Wired points out that the company’s environmental record doesn’t take into account the energy required to operate the pumping, recycling, and recirculating of water on the Ocotillo campus. The three fabs there use enough power to supply fifty-four thousand homes a year, much of which comes from the Palo Verde nuclear plant, which uses 20 billion gallons of water a year in its massive cooling towers. Nor do Intel’s numbers take into account the water footprint of its workers.
Nevertheless, the chips Intel builds at Fab 32 help power the computers used to keep American water supplies abundant and clean. And the company has produced a “tool kit” on water use developed by a “virtual team” (every Intel fab around the world contributes at least one employee to the virtual team) to use internally—and, in theory, with other companies willing to share information about costs, return on investment, problem solving, and the like.
Some Arizonans worry that Chandler is more beholden to Intel than the other way around, and that if an environmental problem arises the company could easily steamroll city leaders. (Though when an evaporation pond—built by Intel and run by the city—began to stink, upsetting neighbors, Intel bent over backward to fix the problem.) Traditionalists worry that Intel is changing the nature of the region and supplanting them, though this is a common reaction to the shifting demographics and rising urbanism of the Southwest.
In places such as Chandler, the past, present, and future of water come together. Here the New West and the Old West are learning to cohabitate and share, and water is the key resource that brings them together and could split them apart.
In Unquenchable, Robert Glennon writes approvingly of Intel’s economies of scale at the Ocotillo campus, but his words might send a chill down the spine of local agriculturists: “It takes roughly 135,000 gallons of water to produce one ton of alfalfa, but it takes fewer than 10 gallons to produce [an Intel] Core 2 Duo microprocessor…. Each acre-foot [of water] used to grow alfalfa generates at most $264. That same acre-foot used to manufacture Core 2 Duo chips generates $13 million.”

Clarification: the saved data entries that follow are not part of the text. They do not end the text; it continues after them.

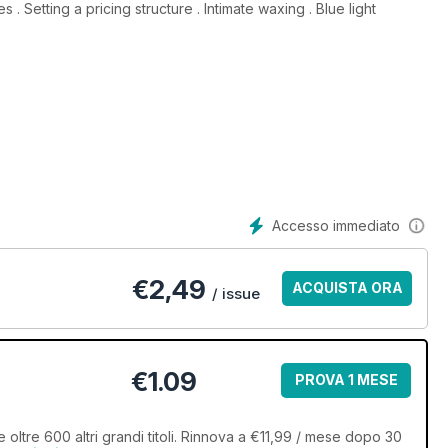
s . Setting a pricing structure . Intimate waxing . Blue light
Accesso immediato
€
2,49
ACQUISTA ORA
/ issue
€1.09
PROVA 1 MESE
 oltre 600 altri grandi titoli. Rinnova a €11,99 / mese dopo 30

Fab 32’s futuristic circulatory system must have seemed like a nearly unattainable dream a few years ago, when its critics sniggered at Intel’s environmental missteps. But just as it transformed itself into the world’s largest semiconductor maker, Intel refashioned itself into a leading environmental steward and built one of the most water-efficient factories in the world.
I asked Tom Cooper if Intel could ever become “water neutral,” meaning that it would recycle or offset all of its water use so it had zero net impact on the environment, as Coca-Cola and others aspire to do. Cooper stared off into the distance, then changed the subject. Clearly, the question bugged him. A few days later he e-mailed me: “To be candid, we don’t know yet. What we can be sure of is that the solution will boil down to: collect and analyze lots of data, communicate internally and externally, have persistence, and use a lot of patience.”
Cooper doesn’t believe Intel will revolutionize the way Americans use water overnight. There is no systems theory of water, no silver bullet to solve every water problem. But the efficiencies built into Fab 32 indicate a “blue” path to follow in coming decades. As Cooper put it, “Lots of little, constant improvements eventually add up to big improvements.” And in this drying century, every drop counts.